Vroeggeboortes en hersenontwikkeling
Veel onderzoeken die in de review worden genoemd, meten het gehalte aan plastic-chemicaliën in bloed en urine van de moeder tijdens de zwangerschap en kijken vervolgens of hogere concentraties gelinkt zijn aan bijvoorbeeld vroeggeboortes, geboortegewicht en kans op ziektes als deze kinderen opgroeien. Vooral bij ftalaten is er duidelijk bewijs voor negatieve effecten. In de Verenigde Staten zijn naar schatting jaarlijks tussen de 24.000 en 120.000 vroeggeboortes toe te schrijven aan blootstelling aan ftalaten.

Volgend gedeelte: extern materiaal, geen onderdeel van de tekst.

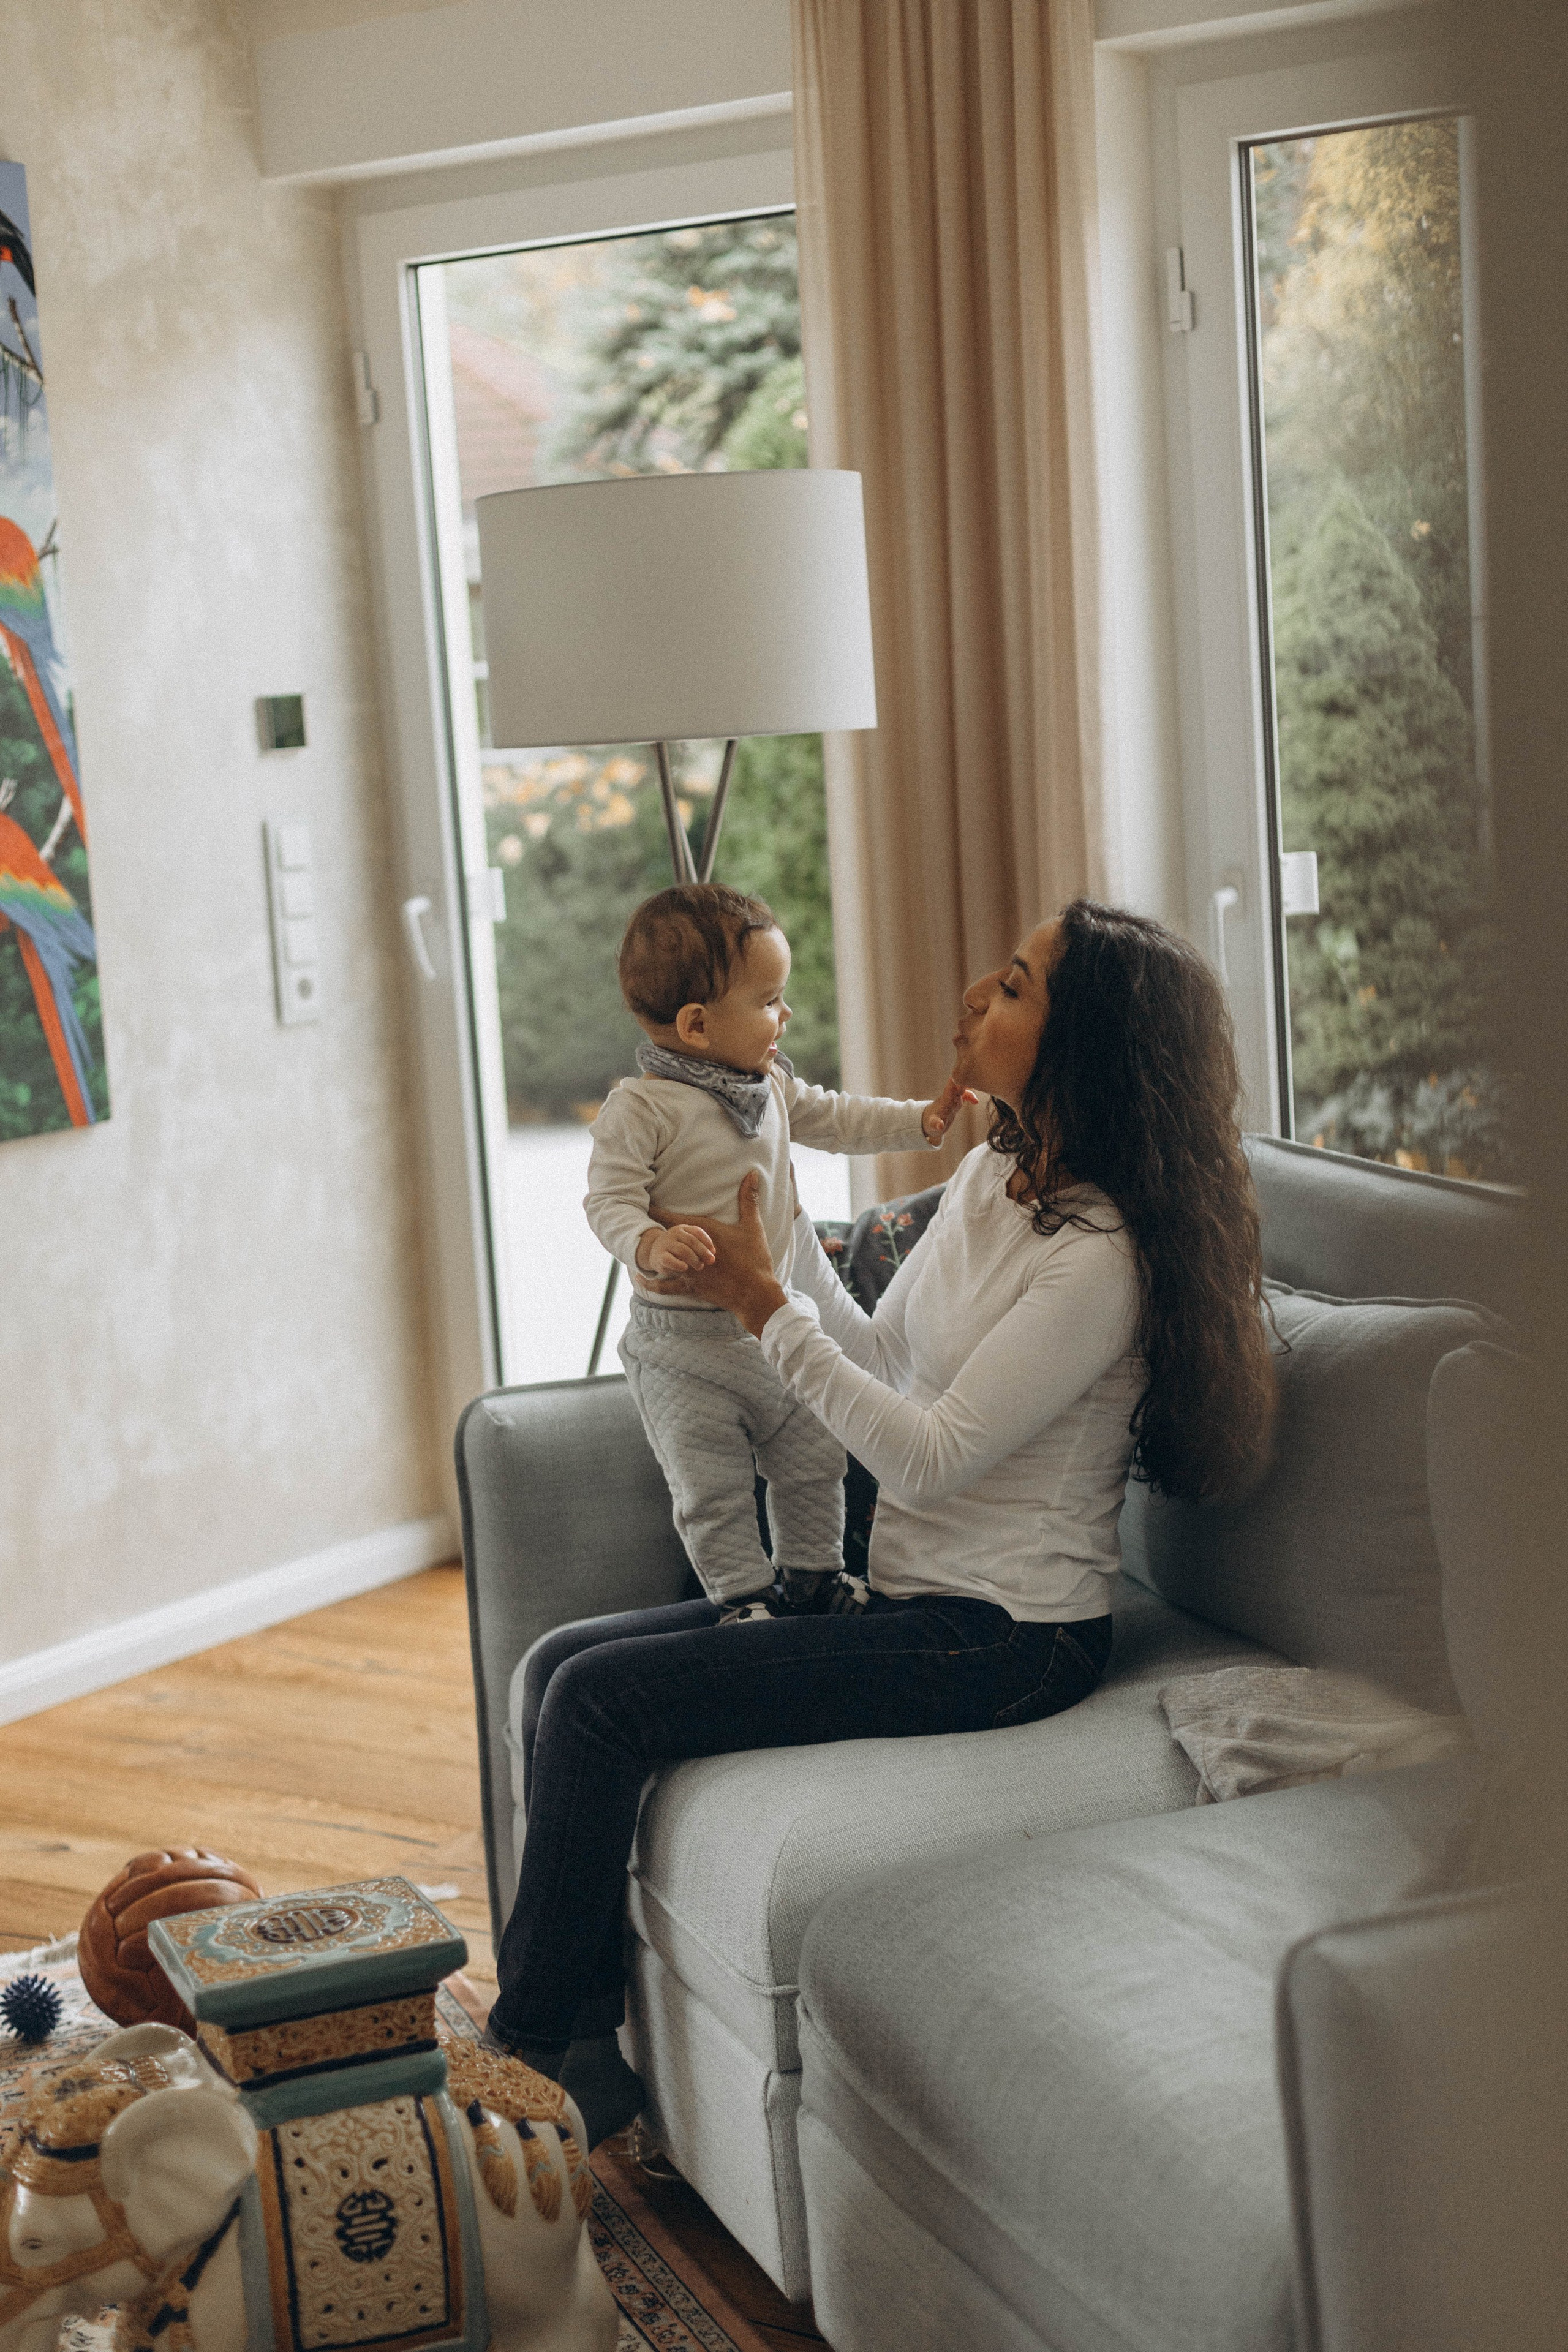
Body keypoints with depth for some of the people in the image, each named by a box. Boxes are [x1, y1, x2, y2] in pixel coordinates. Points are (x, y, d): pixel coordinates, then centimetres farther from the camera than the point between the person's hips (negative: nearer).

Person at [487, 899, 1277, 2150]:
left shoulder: (1099, 1257, -22)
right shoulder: (992, 1175, 7)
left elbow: (929, 1458, -21)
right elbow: (885, 1363, 16)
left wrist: (763, 1304, -17)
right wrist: (786, 1243, 9)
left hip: (1003, 1638, -9)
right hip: (900, 1586, 9)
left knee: (601, 1699, -16)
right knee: (560, 1662, 0)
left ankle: (532, 2052, 1)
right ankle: (586, 2052, 3)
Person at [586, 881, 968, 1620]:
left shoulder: (772, 1088, 4)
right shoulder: (641, 1109, -19)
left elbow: (836, 1119, 18)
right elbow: (610, 1200, -21)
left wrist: (922, 1120, 10)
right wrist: (653, 1244, -40)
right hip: (683, 1344, -7)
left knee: (814, 1463, 15)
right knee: (711, 1487, -2)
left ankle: (810, 1583, 32)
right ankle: (744, 1599, 12)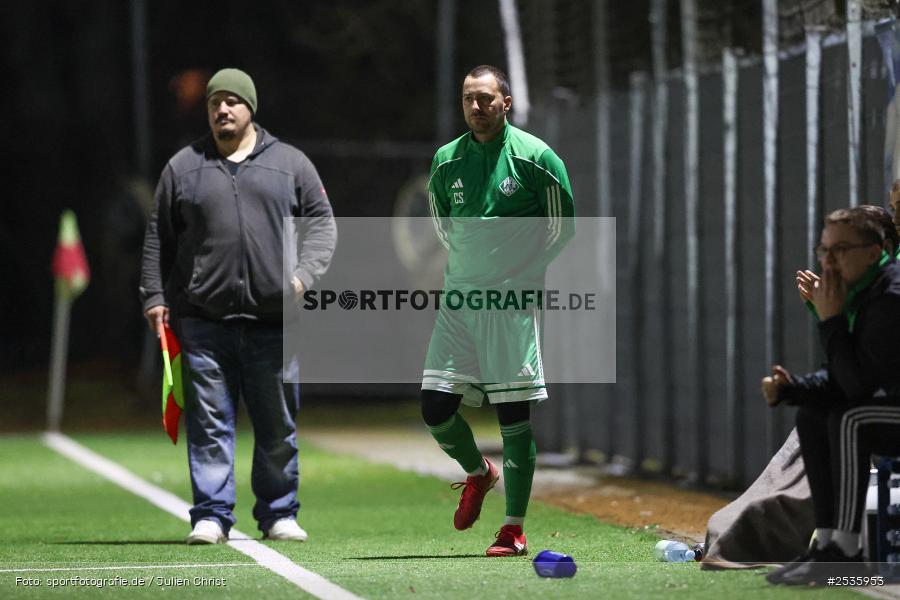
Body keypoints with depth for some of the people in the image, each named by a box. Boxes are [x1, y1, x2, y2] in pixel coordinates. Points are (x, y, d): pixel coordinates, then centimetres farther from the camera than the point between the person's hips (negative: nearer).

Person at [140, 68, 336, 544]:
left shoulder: (290, 163, 10)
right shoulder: (183, 167, 11)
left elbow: (321, 221, 9)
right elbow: (158, 239, 14)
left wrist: (304, 273, -6)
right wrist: (155, 297, 6)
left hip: (273, 321, 0)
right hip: (204, 322, 0)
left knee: (278, 425, 6)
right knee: (209, 422, -3)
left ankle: (278, 514, 17)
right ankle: (211, 516, 0)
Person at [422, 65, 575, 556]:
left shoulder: (536, 157, -4)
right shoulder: (445, 161, 6)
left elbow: (561, 228, 4)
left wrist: (522, 271, 3)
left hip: (513, 300, -4)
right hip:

Vergelijkbare studies hebben gekeken naar neurologische effecten van zogenaamde gebromeerde vlamvertragers. Gebromeerde vlamvertragers zijn hormoonverstoorders: ze lijken op schildklierhormonen en ontregelen zo de hersenontwikkeling van de foetus, wat zich kan vertalen in een lager IQ en volgens een aantal oudere studies in een verhoogde kans op autisme en ADHD.
Gebromeerde vlamvertragers zijn inmiddels verboden en vervangen door nieuwere organofosfaatvlamvertragers, maar ook daarvan zijn aanwijzingen dat die de hormoonhuishouding en hersenontwikkeling verstoren. Tot slot leveren weekmakers risico’s. Een onderzoek met Nederlandse moeders en kinderen ziet een verband tussen blootstelling aan weekmakers (ftalaten), en vermindering van de grijze hersenmassa en een lager IQ.
ADHD, autisme en IQ
Verstoring van de hersengroei en cognitieve ontwikkeling kan zich op veel manieren uiten. In vergelijking met het effect op geboortegewicht, leveren de studies naar cognitieve effecten volgens de auteurs van de review ‘minder consistente’ resultaten. Dat de resultaten hier een gemengd beeld opleveren, heeft ook te maken met biologie. De hersenen zijn complex en tijdens de zwangerschap kan de ontwikkeling door uiteenlopende zaken worden verstoord. Bovendien spelen andere zaken mee: erfelijkheid speelt bij autisme een doorslaggevende rol.
Een recente systematische review illustreert dat: de auteurs zien geen verband tussen blootstelling aan hormoonverstorende stoffen zoals ftalaten en autistische kenmerken bij kinderen. De onderzoekers waarschuwen dat de wetenschap hier wellicht tekortschiet, doordat veel studies te klein zijn en niet goed van opzet. Er is vooral behoefte aan beter onderzoek om steviger conclusies te trekken.
Conclusie
Ongeboren kinderen worden via de moeder blootgesteld aan plastic-chemicaliën, en dat kan negatieve gevolgen hebben voor onder meer het geboortegewicht en cognitieve ontwikkeling. Hoewel er aanwijzingen zijn voor negatieve effecten op de hersenen tijdens en na de zwangerschap, is de link met autisme nog onduidelijk. Niet alle plastics en plastic-chemicaliën brengen dezelfde risico’s met zich mee. De bewering dat “blootstelling aan plastic de kans op autisme verhoogt” gooit alle kunststof op een hoop en is daardoor te breed en ongenuanceerd.